Ms. Atmar returned to Afghanistan from exile in Pakistan within weeks after the U.S.-led invasion ousted the Taliban regime. She was determined to make the most of new opportunities in her home country.
She started working at a local radio station as an on-air presenter in the eastern city of Jalalabad, but then quit to run in the 2005 parliamentary elections.
She ran her campaign on a shoestring budget, selling a gold necklace to pay for her election posters. She won, helped by a constitutional provision that reserves a third of elected seats in the lower house of Parliament for women.
In 2010, as her term was ending, Ms. Atmar married Toryalai Malakzai, who ran a small construction company and was helping her with her re-election campaign.
“He told me he liked women politicians,” Ms. Atmar recalled on a recent afternoon, “But then he started behaving like a villain from Bollywood movies.”
Ms. Atmar, who once toured world capitals as a symbol of female empowerment in the new Afghanistan, became confined to her home after losing her re-election bid in the fall that year. The rare times she went out, she had to wear a full-body burqa, something she had never done before.
Once a passionate public speaker, she was barred from using her phone. She was asked to remove her husband’s shoes, “and if I refused, he would beat me up,” recalls Ms. Atmar, a youthful 40-year-old whose lightly made-up face was framed by a loose head scarf.
After a few months, her husband attacked her with a kitchen knife, says Ms. Atmar, revealing a small white scar on her neck. That is when she says she escaped his home.
Mr. Malakzai could not be reached to comment.
Ms. Atmar’s older brother Zmaray confirmed that she has been disowned by her relatives. “People in Jalalabad are very traditional,” he explained.
These days, Ms. Atmar’s movements are limited to daily commutes between her shelter and her office—a hidden corner of a government ministry—where she works as an adviser.
It is unclear how long she can stay in the shelter, as the very existence of these shelters has become controversial.
Conservative lawmakers say the law on the elimination of violence against women—legislation that Ms. Atmar lobbied for in Parliament and that was passed by presidential decree in 2009—runs against Islam. They point to the law’s provisions authorizing shelters for abused women and girls.
Mawlavi Abdul Rahman Rahmani, a bearded mullah who sits in the lower house of Parliament, says these shelters are little more than brothels.
“What kind of woman escapes her husband’s home and goes to a shelter?” he said in an interview. “It is against the rules of Islam.”
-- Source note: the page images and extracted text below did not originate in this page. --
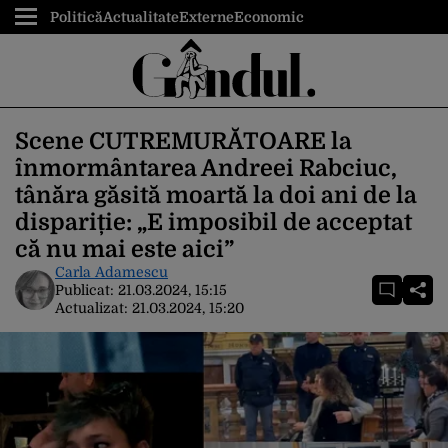
Politică
Actualitate
Externe
Economic
Scene CUTREMURĂTOARE la
înmormântarea Andreei Rabciuc,
tânăra găsită moartă la doi ani de la
dispariție: „E imposibil de acceptat
că nu mai este aici”
Carla Adamescu
Publicat:
21.03.2024, 15:15
Actualizat:
21.03.2024, 15:20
This echoes the position of the Taliban. “Islam has clear instructions: A woman can’t go outside her house without the permission of her husband or of her guardian,” says Zabihullah Mujahid, a spokesman for the Taliban, who described shelters as a conspiracy to westernize Afghan society.
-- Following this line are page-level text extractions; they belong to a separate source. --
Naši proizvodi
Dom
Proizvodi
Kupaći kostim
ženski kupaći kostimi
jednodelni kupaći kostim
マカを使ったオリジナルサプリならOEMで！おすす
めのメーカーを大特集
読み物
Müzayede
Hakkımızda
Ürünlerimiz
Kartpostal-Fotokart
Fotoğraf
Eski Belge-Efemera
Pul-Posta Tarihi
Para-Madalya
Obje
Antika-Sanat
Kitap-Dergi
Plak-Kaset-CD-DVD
In May, male lawmakers removed quotas for women in provincial and district councils. That decision by the lower house of Parliament was reversed by the upper house in June. Now lawmakers will try to reconcile their differences.
“The women of Afghanistan are still suffering from the same kind of mentality we have seen in the past,” says Fawzia Koofi, who chairs the Parliament’s women commission.
Efforts to revive peace talks with the Taliban, who last month opened a political office in Qatar, have intensified fears that progress on rights may backslide.
“If you are having a dialogue between the Afghan government and the Taliban, you are actually having a dialogue between a group that hates women’s rights and a group that couldn’t care less about women’s rights,” says Heather Barr, Afghanistan researcher at Human Rights Watch.
The government says it is committed to upholding women’s rights at the negotiating table should talks move forward. “The progress that has taken place in the past 10 years has to be maintained,” says Adela Raz, a spokeswoman for the president.